"Le rectum" et un tunnel? M'est avis que ça va encore tourner autour du trou de balle cette histoire
Irreversible est à la fois une belle prouesse et un film à chier, j'ai du mal à trancher. Déjà parce que j'en ai marre que les personnages découvrent le monde souterrain de l'homosexualité dans les labyrinthes sado-gays. Ce truc, ça semble être le fantasme de tous les hétéros tellement ils focalisent là-dessus. Genre pour connaître la vraie vie, il faut descendre dans les bas-fonds du Rectum. Vous trouvez ça classe d'appeler une boîte comme ça? Attendez, en plus notre ami Cassel cherche le Tenia dans le Rectum, comme il se plait à le répéter pendant 15 bonnes minutes. Je trouve franchement ça du plus mauvais goût. Toute cette scène concentre le pire des essais d'un réalisateur qui chercherait à choquer. Donc une lumière rougeâtre, des grands couloirs tous sombres avec l'intégrale de l'équipe de Fort Boyard en train de se fister.

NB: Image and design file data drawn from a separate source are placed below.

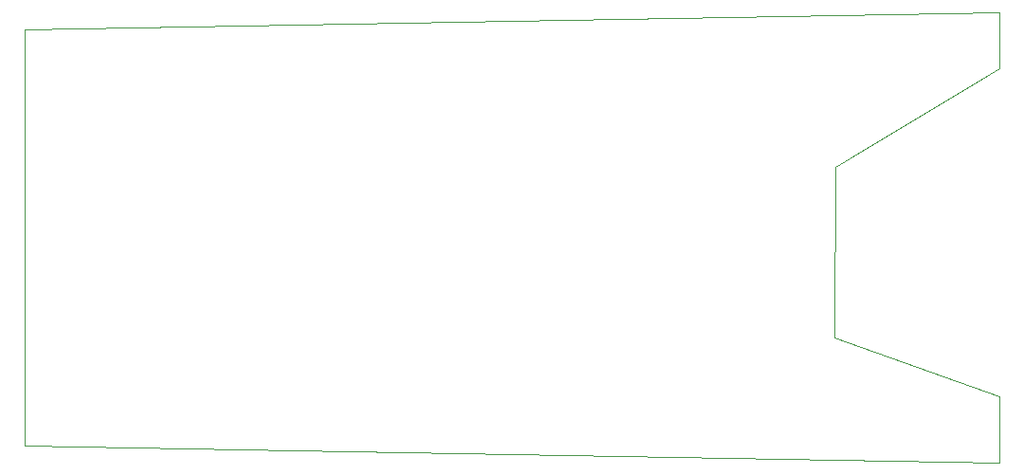
<source format=gko>
G04 Layer_Color=16711935*
%FSLAX25Y25*%
%MOIN*%
G70*
G01*
G75*
%ADD52C,0.00394*%
D52*
X0Y6201D02*
Y152362D01*
X342618Y158563D01*
X0Y6201D02*
X342618Y98D01*
X284547Y44193D02*
X284744Y104134D01*
X342618Y0D02*
Y23622D01*
X284547Y44193D02*
X342618Y23622D01*
X284744Y104134D02*
X342618Y138681D01*
Y158563D01*
M02*

</source>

Au milieu de tout ça, l'horrible désarroi de notre pauvre Marcus, parce que vous comprenez il a une vraie affaire de mec à régler, la vengeance c'est virile, et toutes ces tantouzes ne veulent pas lui répondre. Non mais. Le tout est vraiment nauséabond, mais pas parce que ça te bouscule, non juste parce que ça pue en soi. Donc, vingt premières minutes particulièrement douteuses.
Ensuite, la structure du film se met en place, et elle est plutôt maligne. Bon Noé n'est pas le premier à monter son film à l'envers, et l'idéologie qui sous-tend tout ça, c'est qu'on est prédestiné etc etc. Mais malgré tout, je trouve que c'est une jolie idée. Surtout quand on veut faire un film choc. D'habitude, les réalisateurs adorent te mettre une dernière scène bien crade ; comme ça après les spectateurs témoignent "j'ai pas pu me lever de mon siège au générique", "j'ai été scotché", "mon cerveau est resté à la dérive tandis que les noms défilaient sur l'écran", etc etc. Là au contraire, le voyage se fait du trou du cul à un grand ciel bleu. Et savoir aménager un temps pour respirer après deux scènes trash, c'est la différence entre un artiste et un type qui veut juste vous faire bouffer sa merde, gros consommateurs de scandale que vous êtes.
Parce que oui, il y a les fameuses deux scènes, dont vous avez forcément entendu parler même sans avoir vu le film. Connues sous le nom de "le viol" et "l'extincteur" (peut-être même que vous ignoriez à quel film ça se rattachait. Mais l'extincteur, oui, forcément, on vous l'a décrit). Donc à tous ceux qui voudraient venir se rincer l'oeil et compenser leur manque d'images scandaleuses, archi-violentes et gerbantes, Gaspard Noé envoie un gros fuck en faisant durer son film bien plus longtemps, une fois ces scènes passées. Normalement, dans ce genre de cinéma, s'il est racoleur, la scène choquante est sensée être l'acmé du film, et tout converge en détails malsains jusqu'à un grand bain de sang/de foutre final. Là non, et c'est à mon sens ce qui fait qu'Irréversible est plus qu'un énième film où il faut gaver le chalant d'images crades, pour qu'il en ait pour son argent.
Son Irréversible ne l'est pas, justement. Parce qu'il y a tout cet avant-drame, qui arrive après, et qui laisse une chance de dépasser le viol et le meurtre. La première scène (donc la dernière, si vous avez suivi), est particulièrement belle. Vincent Cassel et Monica Bellucci jouent dans les draps, se crachent dessus, dansent une cigarette à la bouche et s'embrassent comme des enfants. L'amour y est filmé de manière juste, légère, sans fioritures. Noé nous rappelle à cette occasion qu'il est autant réalisateur de l'humain que du violent. Je trouve ça très touchant.
Quelques bémols : ça suffit, le plan sur les lumières pour faire la transition. Là, c'est peut-être moins lourd que dans Enter the Void, où la lumière c'est carrément l'âme. Mais tout de même, on a compris. Ça suffit aussi, cette fixation sur la maternité. Enfin quoi, il faut vraiment qu'il aille voir un psy pour ce genre de choses. Idem pour la prédestination. Que ce genre de thèmes lui tiennent à coeur, ok. Mais on s'arrêtera à ces deux films, après ça va vraiment devenir du matraquage.